Keeping software and operating systems up to date is important. Hackers love exploiting security flaws not only in operating systems but software as well. They write code to take advantage of these flaws and infect your computer with malware which can encrypt or steal your files, including passwords. Installing updates can fix these security flaws and help prevent unauthorized access. Installing updates not only can fix security flaws but introduce new features.

  • Implement employee training on best practices

Employees at your firm are the target of these attacks. Hackers will use phishing emails as the primary method to target employees. The goal is to have them divulge personal information such as log-in information or trick them into clicking on links or opening attachments that contain malware. The malware takes advantage of unpatched security flaws in software and operating systems. Training your employees to watch out for these types of emails, to never click on strange links or open suspicious attachments, what to look for and best practices can help mitigate exposure. It is also highly recommended to conduct this training annually.

  • Have a robust Information Technology (IT) infrastructure

Hackers target firms both through human attacks (phishing emails, spear phishing calls) as well as technological. Human defenses through proper training and awareness are as important as technological. Proper technological defenses include properly setup email security and protection software, firewalls, network intrusion protection devices, multi-factor authentication, and endpoint (computer) antimalware protection software.

Having a robust infrastructure in place is not enough. Firms should test backup integrity and restoration processes often and have one isolated backup so it cannot be encrypted or destroyed.

  • Have a plan if you fall prey to ransomware
  1. Isolate and identify the attack:

If you believe you have fallen prey to a ransomware attack, attempt to isolate the infected computing devices by disconnecting them from the network. This includes any devices such as hard drives that are connected either via a cable or a network share. This can help prevent the spread and keep other devices on your network safe.

  1. Assess the attack:

Assess the damage done by the attack. This includes gathering information such as where the attack originated from, what time it started, how many devices it may have infected and how many files have been encrypted. Are any of the affected files backed up? Is the backup set infected? Has a ransom been made, and how much is it? Are you willing to pay? And be prepared to have a plan should the hackers not decrypt the files.

  1. Report the attack:

Often, reporting ransomware attacks is required by law. You should check with your local and state laws. It should also be reported to the FBI’s Internet Crime Complaint Center (IC3).

  1. Data recovery:

If you don’t have a safe backup, you can reach out to local law enforcement or forensic experts to see if they can find decryptors which may be able to remove the encryption on your files. There is no guarantee this would work.

If you do have a safe copy of your data, you can start the recovery process.
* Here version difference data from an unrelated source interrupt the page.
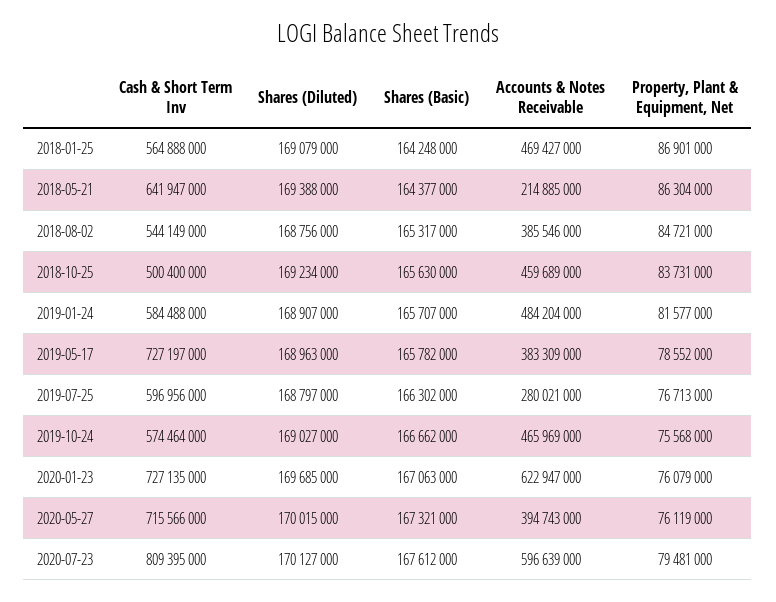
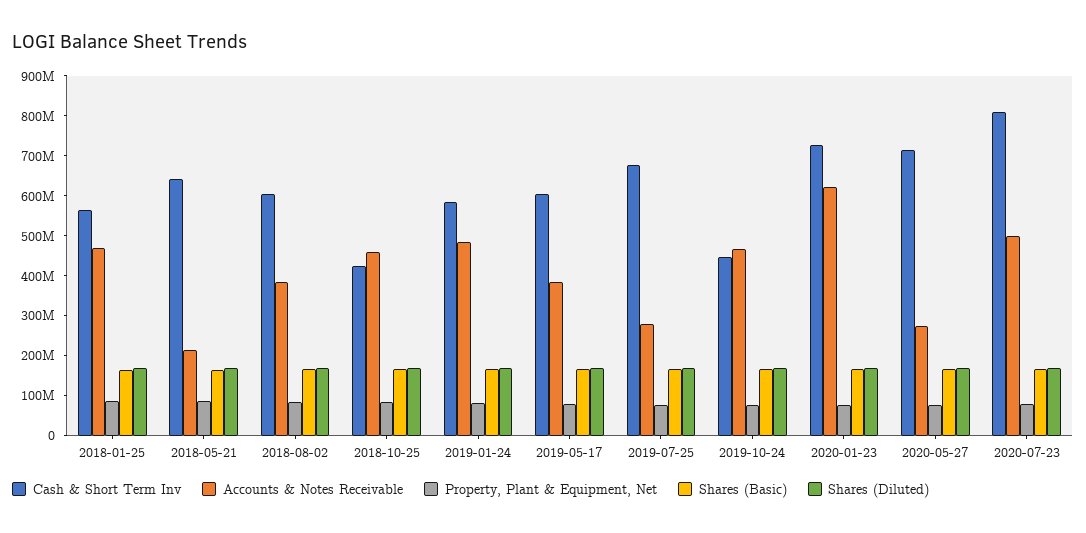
  {
    "Cash & Short Term Inv": {
      "2018-01-25": 564888000,
      "2018-05-21": 641947000,
-     "2018-08-02": 544149000,
+     "2018-08-02": 600000000,
-     "2018-10-25": 500400000,
+     "2018-10-25": 425000000,
      "2019-01-24": 584488000,
-     "2019-05-17": 727197000,
+     "2019-05-17": 600000000,
-     "2019-07-25": 596956000,
+     "2019-07-25": 675000000,
-     "2019-10-24": 574464000,
+     "2019-10-24": 450000000,
      "2020-01-23": 727135000,
      "2020-05-27": 715566000,
      "2020-07-23": 809395000
    },
    "Shares (Diluted)": {
      "2018-01-25": 169079000,
      "2018-05-21": 169388000,
      "2018-08-02": 168756000,
      "2018-10-25": 169234000,
      "2019-01-24": 168907000,
      "2019-05-17": 168963000,
      "2019-07-25": 168797000,
      "2019-10-24": 169027000,
      "2020-01-23": 169685000,
      "2020-05-27": 170015000,
      "2020-07-23": 170127000
    },
    "Shares (Basic)": {
      "2018-01-25": 164248000,
      "2018-05-21": 164377000,
      "2018-08-02": 165317000,
      "2018-10-25": 165630000,
      "2019-01-24": 165707000,
      "2019-05-17": 165782000,
      "2019-07-25": 166302000,
      "2019-10-24": 166662000,
      "2020-01-23": 167063000,
      "2020-05-27": 167321000,
      "2020-07-23": 167612000
    },
    "Accounts & Notes Receivable": {
      "2018-01-25": 469427000,
      "2018-05-21": 214885000,
      "2018-08-02": 385546000,
      "2018-10-25": 459689000,
      "2019-01-24": 484204000,
      "2019-05-17": 383309000,
      "2019-07-25": 280021000,
      "2019-10-24": 465969000,
      "2020-01-23": 622947000,
-     "2020-05-27": 394743000,
+     "2020-05-27": 275000000,
-     "2020-07-23": 596639000
+     "2020-07-23": 500000000
    },
    "Property, Plant & Equipment, Net": {
      "2018-01-25": 86901000,
      "2018-05-21": 86304000,
      "2018-08-02": 84721000,
      "2018-10-25": 83731000,
      "2019-01-24": 81577000,
      "2019-05-17": 78552000,
      "2019-07-25": 76713000,
      "2019-10-24": 75568000,
      "2020-01-23": 76079000,
      "2020-05-27": 76119000,
      "2020-07-23": 79481000
    }
  }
You should first completely format and reinstall the operating system and software on the affected computing device(s) before copying your data back and putting it on your network.

  1. Look at preventing another attack:

There are several things you can do to help mitigate another attack. Hackers will return if they were successful in the past. The first thing to do in thwarting another attack is to ensure your employees are properly trained using security awareness training and having annual training sessions. Next, ensure that your IT infrastructure is properly set up and that you back up your data. You can partner with cybersecurity providers for them to check your setup to ensure it is well protected.

Your computing network is as strong as your weakest link. Proper setup and training can help. The best solution for any organization is to prevent ransomware attacks in the first place.